Od poniedziałku, 15 grudnia, Luwr jest zamknięty dla zwiedzających ze względu na trwający strajk. Według doniesień mediów, bierze w nim udział około 400 pracowników i pracownic, czyli 1/5 całej kadry.

O problemach w Luwrze pisaliśmy już parę miesięcy temu i nie chodziło wtedy o kradzież diamentów. O muzeum zrobiło się głośno jeszcze w styczniu tego roku, kiedy jego obecna dyrektorka, Laurence des Cars, zawiadomiła prezydenta Macrona o opłakanym stanie, w którym znajduje się budynek muzeum. 

Wkrótce potem prezydent Francji ogłosił plan renowacji placówki mający zostać sfinansowany z podwyżki cen biletów dla turystów spoza Unii Europejskiej o 45% wprowadzonej od stycznia 2026 roku.  

Od tamtego czasu niewiele miało się jednak zmienić.

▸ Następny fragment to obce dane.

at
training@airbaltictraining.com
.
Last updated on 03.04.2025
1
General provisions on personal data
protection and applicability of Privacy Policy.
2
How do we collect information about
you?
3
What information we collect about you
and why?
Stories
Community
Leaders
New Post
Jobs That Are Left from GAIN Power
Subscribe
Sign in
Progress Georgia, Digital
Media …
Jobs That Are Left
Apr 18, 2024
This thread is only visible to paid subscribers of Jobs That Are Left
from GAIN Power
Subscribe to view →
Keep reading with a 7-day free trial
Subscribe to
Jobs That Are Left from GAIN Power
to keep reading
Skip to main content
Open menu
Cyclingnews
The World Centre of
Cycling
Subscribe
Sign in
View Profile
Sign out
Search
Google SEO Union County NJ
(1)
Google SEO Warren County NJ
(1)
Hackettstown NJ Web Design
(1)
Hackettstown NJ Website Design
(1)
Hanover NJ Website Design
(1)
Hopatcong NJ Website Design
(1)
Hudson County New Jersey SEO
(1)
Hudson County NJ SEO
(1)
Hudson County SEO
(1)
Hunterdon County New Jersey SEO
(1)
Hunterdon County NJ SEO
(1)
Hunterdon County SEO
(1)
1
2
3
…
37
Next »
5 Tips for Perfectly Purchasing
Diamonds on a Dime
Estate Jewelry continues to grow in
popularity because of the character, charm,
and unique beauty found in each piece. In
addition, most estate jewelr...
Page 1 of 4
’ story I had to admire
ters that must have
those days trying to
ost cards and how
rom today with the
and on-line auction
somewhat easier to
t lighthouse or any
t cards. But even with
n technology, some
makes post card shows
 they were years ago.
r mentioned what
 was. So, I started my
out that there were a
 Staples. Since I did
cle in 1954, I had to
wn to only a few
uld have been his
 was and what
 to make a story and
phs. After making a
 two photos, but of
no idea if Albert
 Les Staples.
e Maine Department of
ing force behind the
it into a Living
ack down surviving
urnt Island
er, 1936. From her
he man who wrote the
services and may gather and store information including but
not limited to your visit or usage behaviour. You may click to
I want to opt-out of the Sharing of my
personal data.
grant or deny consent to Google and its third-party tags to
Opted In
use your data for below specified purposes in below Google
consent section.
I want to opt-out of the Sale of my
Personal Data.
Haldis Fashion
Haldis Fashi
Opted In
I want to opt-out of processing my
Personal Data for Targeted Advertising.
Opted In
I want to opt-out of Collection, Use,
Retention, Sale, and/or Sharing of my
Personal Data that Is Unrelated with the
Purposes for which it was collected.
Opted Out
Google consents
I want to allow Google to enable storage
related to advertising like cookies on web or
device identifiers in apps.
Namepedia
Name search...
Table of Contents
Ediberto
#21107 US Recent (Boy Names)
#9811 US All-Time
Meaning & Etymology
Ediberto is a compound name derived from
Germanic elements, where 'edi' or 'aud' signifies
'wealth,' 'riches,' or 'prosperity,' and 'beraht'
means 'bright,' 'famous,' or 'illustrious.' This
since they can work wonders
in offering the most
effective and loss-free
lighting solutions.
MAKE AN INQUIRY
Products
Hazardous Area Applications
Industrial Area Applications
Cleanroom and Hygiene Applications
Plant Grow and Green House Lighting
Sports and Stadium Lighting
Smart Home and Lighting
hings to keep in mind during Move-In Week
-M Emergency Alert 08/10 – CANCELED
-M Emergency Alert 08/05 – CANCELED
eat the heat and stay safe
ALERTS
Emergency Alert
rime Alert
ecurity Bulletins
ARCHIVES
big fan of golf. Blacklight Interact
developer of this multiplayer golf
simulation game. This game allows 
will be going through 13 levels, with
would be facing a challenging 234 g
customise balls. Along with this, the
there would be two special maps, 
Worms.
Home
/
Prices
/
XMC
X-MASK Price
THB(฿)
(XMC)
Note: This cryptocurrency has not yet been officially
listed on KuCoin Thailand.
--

Momentem decydującym o wszczęciu strajku miało być zalanie jednego z pomieszczeń bibliotecznych w Luwrze pod koniec listopada spowodowane pęknięciem rury. W następstwie tego incydentu związki zawodowe ogłosiły strajk.

Pracownicy Luwru sprzeciwiają się przede wszystkim złym warunkom pracy i niedoborom kadry, jak również niektórym elementom planu renowacji ogłoszonego przez prezydenta Macrona – według reprezentantów związków zawodowych, podniesienie ceny biletów dla turystów spoza UE nie jest odpowiednim rozwiązaniem.